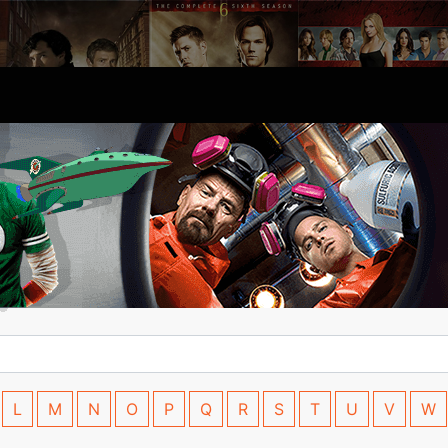
L
M
N
O
P
Q
R
S
T
U
V
W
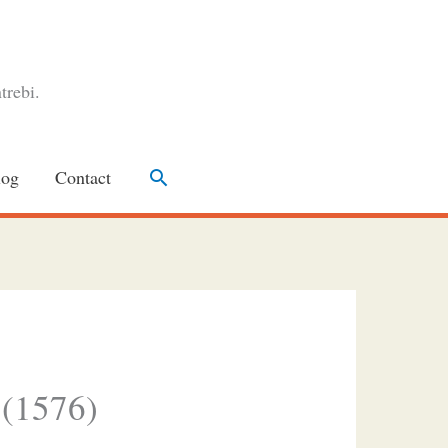
trebi.
Search
log
Contact
 (1576)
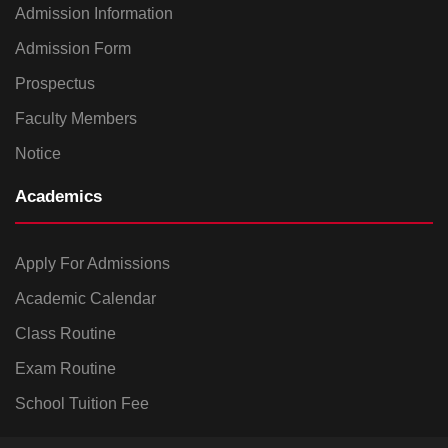
Admission Information
Admission Form
Prospectus
Faculty Members
Notice
Academics
Apply For Admissions
Academic Calendar
Class Routine
Exam Routine
School Tuition Fee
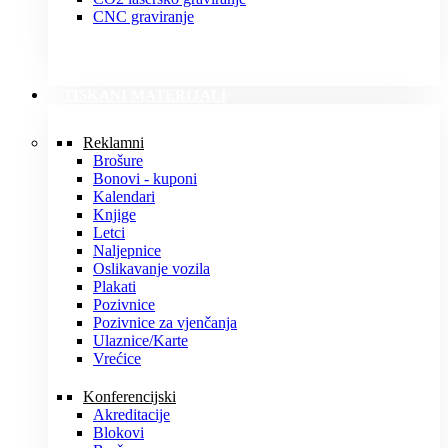
CNC graviranje
TISKANI MATERIJALI
Reklamni
Brošure
Bonovi - kuponi
Kalendari
Knjige
Letci
Naljepnice
Oslikavanje vozila
Plakati
Pozivnice
Pozivnice za vjenčanja
Ulaznice/Karte
Vrećice
Konferencijski
Akreditacije
Blokovi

=====

**Your assignment:** Copy out all of the lines above word for word, leaving out the pictures.

**Response to this task:**
L
M
N
O
P
Q
R
S
T
U
V
W
trebi.
Search
log
Contact
 (1576)
Admission Information
Admission Form
Prospectus
Faculty Members
Notice
Academics
Apply For Admissions
Academic Calendar
Class Routine
Exam Routine
School Tuition Fee
CNC graviranje
TISKANI MATERIJALI
Reklamni
Brošure
Bonovi - kuponi
Kalendari
Knjige
Letci
Naljepnice
Oslikavanje vozila
Plakati
Pozivnice
Pozivnice za vjenčanja
Ulaznice/Karte
Vrećice
Konferencijski
Akreditacije
Blokovi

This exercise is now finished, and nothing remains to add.